[[ INFORMATION open ]]

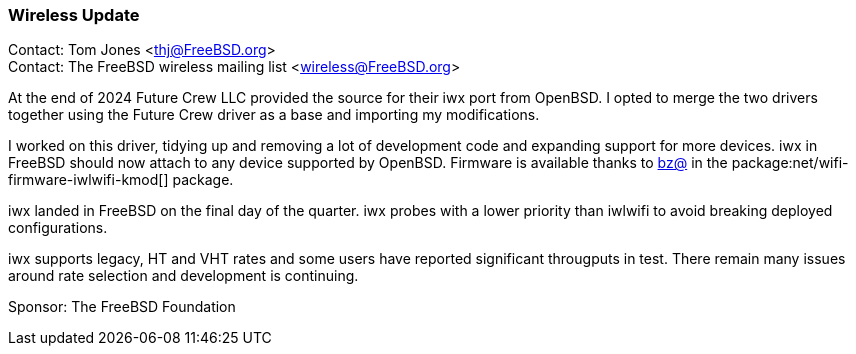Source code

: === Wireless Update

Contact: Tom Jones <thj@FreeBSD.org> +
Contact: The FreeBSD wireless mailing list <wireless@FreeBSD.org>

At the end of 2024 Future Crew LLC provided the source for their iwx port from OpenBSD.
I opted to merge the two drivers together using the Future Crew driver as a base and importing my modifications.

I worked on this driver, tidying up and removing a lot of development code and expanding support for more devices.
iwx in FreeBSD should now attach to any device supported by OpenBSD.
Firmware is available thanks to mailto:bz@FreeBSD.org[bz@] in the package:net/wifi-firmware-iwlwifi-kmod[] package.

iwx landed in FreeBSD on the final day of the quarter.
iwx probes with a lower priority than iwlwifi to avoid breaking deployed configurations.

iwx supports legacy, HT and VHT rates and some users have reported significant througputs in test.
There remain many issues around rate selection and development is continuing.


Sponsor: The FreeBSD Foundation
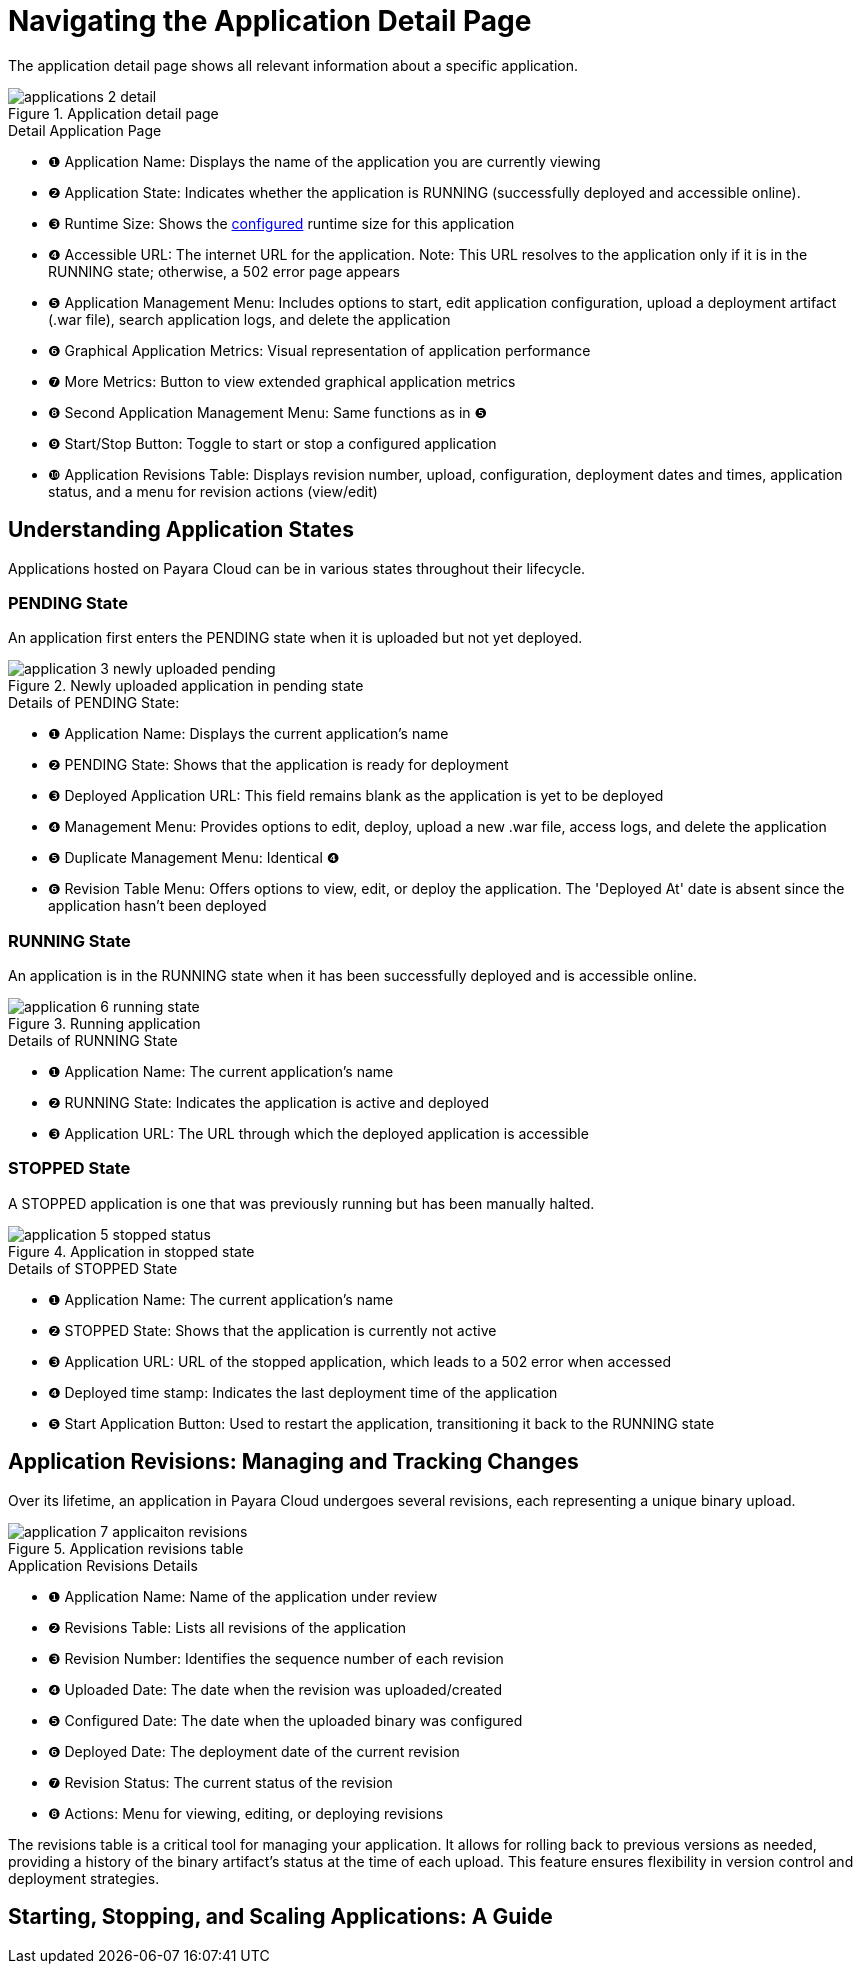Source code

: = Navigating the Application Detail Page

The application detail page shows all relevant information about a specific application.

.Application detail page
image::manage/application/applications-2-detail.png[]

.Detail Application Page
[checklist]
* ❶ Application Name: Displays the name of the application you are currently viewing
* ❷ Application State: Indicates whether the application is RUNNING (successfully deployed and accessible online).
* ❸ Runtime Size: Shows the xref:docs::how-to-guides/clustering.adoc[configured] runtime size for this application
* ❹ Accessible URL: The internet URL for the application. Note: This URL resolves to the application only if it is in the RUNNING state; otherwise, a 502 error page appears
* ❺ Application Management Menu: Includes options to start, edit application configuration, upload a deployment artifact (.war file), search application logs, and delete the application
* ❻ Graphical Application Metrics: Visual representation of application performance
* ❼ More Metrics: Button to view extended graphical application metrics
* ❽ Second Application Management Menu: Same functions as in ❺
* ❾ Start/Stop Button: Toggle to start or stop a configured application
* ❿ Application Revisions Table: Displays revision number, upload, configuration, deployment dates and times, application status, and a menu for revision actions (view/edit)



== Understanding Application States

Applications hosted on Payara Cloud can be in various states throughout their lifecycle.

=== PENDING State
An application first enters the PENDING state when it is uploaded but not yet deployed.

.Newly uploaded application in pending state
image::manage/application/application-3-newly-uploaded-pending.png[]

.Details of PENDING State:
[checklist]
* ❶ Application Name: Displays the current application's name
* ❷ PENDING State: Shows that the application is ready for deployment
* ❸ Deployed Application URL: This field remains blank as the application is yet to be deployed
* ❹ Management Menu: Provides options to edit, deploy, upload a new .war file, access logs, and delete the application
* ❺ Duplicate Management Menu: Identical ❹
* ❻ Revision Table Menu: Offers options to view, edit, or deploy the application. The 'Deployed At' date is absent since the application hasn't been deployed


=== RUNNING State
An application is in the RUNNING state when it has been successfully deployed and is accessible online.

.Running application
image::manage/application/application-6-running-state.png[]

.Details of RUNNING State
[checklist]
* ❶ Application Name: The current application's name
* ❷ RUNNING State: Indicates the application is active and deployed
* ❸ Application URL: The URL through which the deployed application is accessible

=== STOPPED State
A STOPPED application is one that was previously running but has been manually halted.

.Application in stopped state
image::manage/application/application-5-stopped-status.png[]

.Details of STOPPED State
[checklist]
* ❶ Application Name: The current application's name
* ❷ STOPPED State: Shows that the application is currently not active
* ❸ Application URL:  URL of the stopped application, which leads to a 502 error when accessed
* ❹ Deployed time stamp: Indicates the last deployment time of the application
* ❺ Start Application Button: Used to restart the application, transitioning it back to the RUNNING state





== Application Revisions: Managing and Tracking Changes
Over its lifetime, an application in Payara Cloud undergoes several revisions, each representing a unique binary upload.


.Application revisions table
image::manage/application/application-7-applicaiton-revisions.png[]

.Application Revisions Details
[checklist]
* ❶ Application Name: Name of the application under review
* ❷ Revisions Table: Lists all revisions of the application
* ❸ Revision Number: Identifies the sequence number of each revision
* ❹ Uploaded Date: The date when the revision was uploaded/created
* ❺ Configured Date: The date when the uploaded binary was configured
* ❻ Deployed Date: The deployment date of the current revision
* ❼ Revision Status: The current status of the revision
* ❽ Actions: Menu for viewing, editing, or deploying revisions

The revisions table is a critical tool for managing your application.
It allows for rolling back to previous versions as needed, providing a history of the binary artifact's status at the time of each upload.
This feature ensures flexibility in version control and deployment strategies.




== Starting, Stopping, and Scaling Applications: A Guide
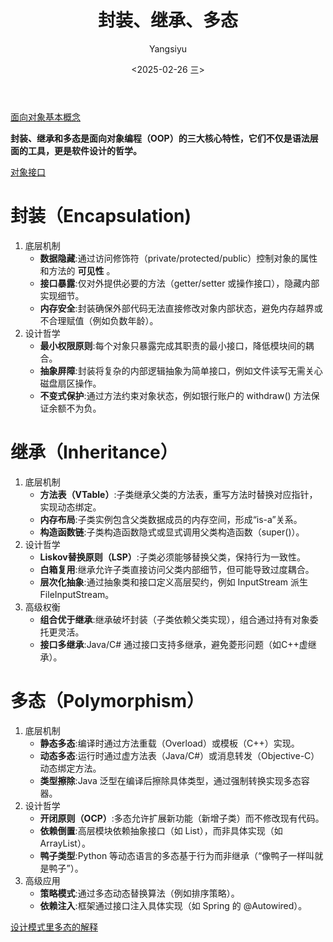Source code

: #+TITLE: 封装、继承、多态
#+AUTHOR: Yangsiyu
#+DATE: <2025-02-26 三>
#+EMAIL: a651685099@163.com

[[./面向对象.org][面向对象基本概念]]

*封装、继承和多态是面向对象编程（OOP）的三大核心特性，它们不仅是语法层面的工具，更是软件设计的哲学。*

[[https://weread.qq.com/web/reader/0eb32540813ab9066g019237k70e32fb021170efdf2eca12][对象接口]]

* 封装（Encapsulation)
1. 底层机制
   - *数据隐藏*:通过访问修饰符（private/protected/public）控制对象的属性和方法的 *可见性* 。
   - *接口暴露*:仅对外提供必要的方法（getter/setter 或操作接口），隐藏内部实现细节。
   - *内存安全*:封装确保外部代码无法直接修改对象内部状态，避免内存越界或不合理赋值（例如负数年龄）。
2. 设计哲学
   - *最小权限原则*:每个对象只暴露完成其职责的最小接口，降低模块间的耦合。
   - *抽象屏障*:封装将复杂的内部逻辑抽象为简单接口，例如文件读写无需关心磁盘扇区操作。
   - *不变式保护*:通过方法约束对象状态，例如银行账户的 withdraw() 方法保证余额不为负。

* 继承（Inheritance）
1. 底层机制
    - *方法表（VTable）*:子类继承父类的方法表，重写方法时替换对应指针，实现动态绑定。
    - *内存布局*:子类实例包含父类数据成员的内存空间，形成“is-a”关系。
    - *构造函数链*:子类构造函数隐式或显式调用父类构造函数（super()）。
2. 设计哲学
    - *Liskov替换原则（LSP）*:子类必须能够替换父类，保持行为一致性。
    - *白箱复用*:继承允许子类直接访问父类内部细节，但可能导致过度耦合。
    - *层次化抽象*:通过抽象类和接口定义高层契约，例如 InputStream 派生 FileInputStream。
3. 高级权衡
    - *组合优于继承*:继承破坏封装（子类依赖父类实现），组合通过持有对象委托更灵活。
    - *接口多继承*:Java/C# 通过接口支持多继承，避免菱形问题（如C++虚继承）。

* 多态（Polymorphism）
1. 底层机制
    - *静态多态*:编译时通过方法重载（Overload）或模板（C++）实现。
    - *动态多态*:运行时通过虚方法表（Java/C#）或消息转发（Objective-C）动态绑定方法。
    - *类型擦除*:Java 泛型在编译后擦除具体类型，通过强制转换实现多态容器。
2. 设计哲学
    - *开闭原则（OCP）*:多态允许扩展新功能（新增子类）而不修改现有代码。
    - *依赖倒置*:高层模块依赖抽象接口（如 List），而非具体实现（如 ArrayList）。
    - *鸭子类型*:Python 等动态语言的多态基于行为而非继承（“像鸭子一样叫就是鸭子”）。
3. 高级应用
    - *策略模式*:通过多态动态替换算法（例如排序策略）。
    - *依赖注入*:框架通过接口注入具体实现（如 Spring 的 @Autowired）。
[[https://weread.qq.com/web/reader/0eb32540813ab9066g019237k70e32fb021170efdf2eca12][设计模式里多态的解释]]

[[ INFORMATION closed ]]

- WHAT IS BEING ASKED -
Go through the entries above and output them exactly, without pictures.

- SOLUTION TO THIS TASK -
Source code

: === Wireless Update

Contact: Tom Jones <thj@FreeBSD.org> +
Contact: The FreeBSD wireless mailing list <wireless@FreeBSD.org>

At the end of 2024 Future Crew LLC provided the source for their iwx port from OpenBSD.
I opted to merge the two drivers together using the Future Crew driver as a base and importing my modifications.

I worked on this driver, tidying up and removing a lot of development code and expanding support for more devices.
iwx in FreeBSD should now attach to any device supported by OpenBSD.
Firmware is available thanks to mailto:bz@FreeBSD.org[bz@] in the package:net/wifi-firmware-iwlwifi-kmod[] package.

iwx landed in FreeBSD on the final day of the quarter.
iwx probes with a lower priority than iwlwifi to avoid breaking deployed configurations.

iwx supports legacy, HT and VHT rates and some users have reported significant througputs in test.
There remain many issues around rate selection and development is continuing.


Sponsor: The FreeBSD Foundation
Source code

: = Navigating the Application Detail Page

The application detail page shows all relevant information about a specific application.

.Application detail page
image::manage/application/applications-2-detail.png[]

.Detail Application Page
[checklist]
* ❶ Application Name: Displays the name of the application you are currently viewing
* ❷ Application State: Indicates whether the application is RUNNING (successfully deployed and accessible online).
* ❸ Runtime Size: Shows the xref:docs::how-to-guides/clustering.adoc[configured] runtime size for this application
* ❹ Accessible URL: The internet URL for the application. Note: This URL resolves to the application only if it is in the RUNNING state; otherwise, a 502 error page appears
* ❺ Application Management Menu: Includes options to start, edit application configuration, upload a deployment artifact (.war file), search application logs, and delete the application
* ❻ Graphical Application Metrics: Visual representation of application performance
* ❼ More Metrics: Button to view extended graphical application metrics
* ❽ Second Application Management Menu: Same functions as in ❺
* ❾ Start/Stop Button: Toggle to start or stop a configured application
* ❿ Application Revisions Table: Displays revision number, upload, configuration, deployment dates and times, application status, and a menu for revision actions (view/edit)



== Understanding Application States

Applications hosted on Payara Cloud can be in various states throughout their lifecycle.

=== PENDING State
An application first enters the PENDING state when it is uploaded but not yet deployed.

.Newly uploaded application in pending state
image::manage/application/application-3-newly-uploaded-pending.png[]

.Details of PENDING State:
[checklist]
* ❶ Application Name: Displays the current application's name
* ❷ PENDING State: Shows that the application is ready for deployment
* ❸ Deployed Application URL: This field remains blank as the application is yet to be deployed
* ❹ Management Menu: Provides options to edit, deploy, upload a new .war file, access logs, and delete the application
* ❺ Duplicate Management Menu: Identical ❹
* ❻ Revision Table Menu: Offers options to view, edit, or deploy the application. The 'Deployed At' date is absent since the application hasn't been deployed


=== RUNNING State
An application is in the RUNNING state when it has been successfully deployed and is accessible online.

.Running application
image::manage/application/application-6-running-state.png[]

.Details of RUNNING State
[checklist]
* ❶ Application Name: The current application's name
* ❷ RUNNING State: Indicates the application is active and deployed
* ❸ Application URL: The URL through which the deployed application is accessible

=== STOPPED State
A STOPPED application is one that was previously running but has been manually halted.

.Application in stopped state
image::manage/application/application-5-stopped-status.png[]

.Details of STOPPED State
[checklist]
* ❶ Application Name: The current application's name
* ❷ STOPPED State: Shows that the application is currently not active
* ❸ Application URL:  URL of the stopped application, which leads to a 502 error when accessed
* ❹ Deployed time stamp: Indicates the last deployment time of the application
* ❺ Start Application Button: Used to restart the application, transitioning it back to the RUNNING state





== Application Revisions: Managing and Tracking Changes
Over its lifetime, an application in Payara Cloud undergoes several revisions, each representing a unique binary upload.


.Application revisions table
image::manage/application/application-7-applicaiton-revisions.png[]

.Application Revisions Details
[checklist]
* ❶ Application Name: Name of the application under review
* ❷ Revisions Table: Lists all revisions of the application
* ❸ Revision Number: Identifies the sequence number of each revision
* ❹ Uploaded Date: The date when the revision was uploaded/created
* ❺ Configured Date: The date when the uploaded binary was configured
* ❻ Deployed Date: The deployment date of the current revision
* ❼ Revision Status: The current status of the revision
* ❽ Actions: Menu for viewing, editing, or deploying revisions

The revisions table is a critical tool for managing your application.
It allows for rolling back to previous versions as needed, providing a history of the binary artifact's status at the time of each upload.
This feature ensures flexibility in version control and deployment strategies.




== Starting, Stopping, and Scaling Applications: A Guide
Source code

: #+TITLE: 封装、继承、多态
#+AUTHOR: Yangsiyu
#+DATE: <2025-02-26 三>
#+EMAIL: a651685099@163.com

[[./面向对象.org][面向对象基本概念]]

*封装、继承和多态是面向对象编程（OOP）的三大核心特性，它们不仅是语法层面的工具，更是软件设计的哲学。*

[[https://weread.qq.com/web/reader/0eb32540813ab9066g019237k70e32fb021170efdf2eca12][对象接口]]

* 封装（Encapsulation)
1. 底层机制
   - *数据隐藏*:通过访问修饰符（private/protected/public）控制对象的属性和方法的 *可见性* 。
   - *接口暴露*:仅对外提供必要的方法（getter/setter 或操作接口），隐藏内部实现细节。
   - *内存安全*:封装确保外部代码无法直接修改对象内部状态，避免内存越界或不合理赋值（例如负数年龄）。
2. 设计哲学
   - *最小权限原则*:每个对象只暴露完成其职责的最小接口，降低模块间的耦合。
   - *抽象屏障*:封装将复杂的内部逻辑抽象为简单接口，例如文件读写无需关心磁盘扇区操作。
   - *不变式保护*:通过方法约束对象状态，例如银行账户的 withdraw() 方法保证余额不为负。

* 继承（Inheritance）
1. 底层机制
    - *方法表（VTable）*:子类继承父类的方法表，重写方法时替换对应指针，实现动态绑定。
    - *内存布局*:子类实例包含父类数据成员的内存空间，形成“is-a”关系。
    - *构造函数链*:子类构造函数隐式或显式调用父类构造函数（super()）。
2. 设计哲学
    - *Liskov替换原则（LSP）*:子类必须能够替换父类，保持行为一致性。
    - *白箱复用*:继承允许子类直接访问父类内部细节，但可能导致过度耦合。
    - *层次化抽象*:通过抽象类和接口定义高层契约，例如 InputStream 派生 FileInputStream。
3. 高级权衡
    - *组合优于继承*:继承破坏封装（子类依赖父类实现），组合通过持有对象委托更灵活。
    - *接口多继承*:Java/C# 通过接口支持多继承，避免菱形问题（如C++虚继承）。

* 多态（Polymorphism）
1. 底层机制
    - *静态多态*:编译时通过方法重载（Overload）或模板（C++）实现。
    - *动态多态*:运行时通过虚方法表（Java/C#）或消息转发（Objective-C）动态绑定方法。
    - *类型擦除*:Java 泛型在编译后擦除具体类型，通过强制转换实现多态容器。
2. 设计哲学
    - *开闭原则（OCP）*:多态允许扩展新功能（新增子类）而不修改现有代码。
    - *依赖倒置*:高层模块依赖抽象接口（如 List），而非具体实现（如 ArrayList）。
    - *鸭子类型*:Python 等动态语言的多态基于行为而非继承（“像鸭子一样叫就是鸭子”）。
3. 高级应用
    - *策略模式*:通过多态动态替换算法（例如排序策略）。
    - *依赖注入*:框架通过接口注入具体实现（如 Spring 的 @Autowired）。
[[https://weread.qq.com/web/reader/0eb32540813ab9066g019237k70e32fb021170efdf2eca12][设计模式里多态的解释]]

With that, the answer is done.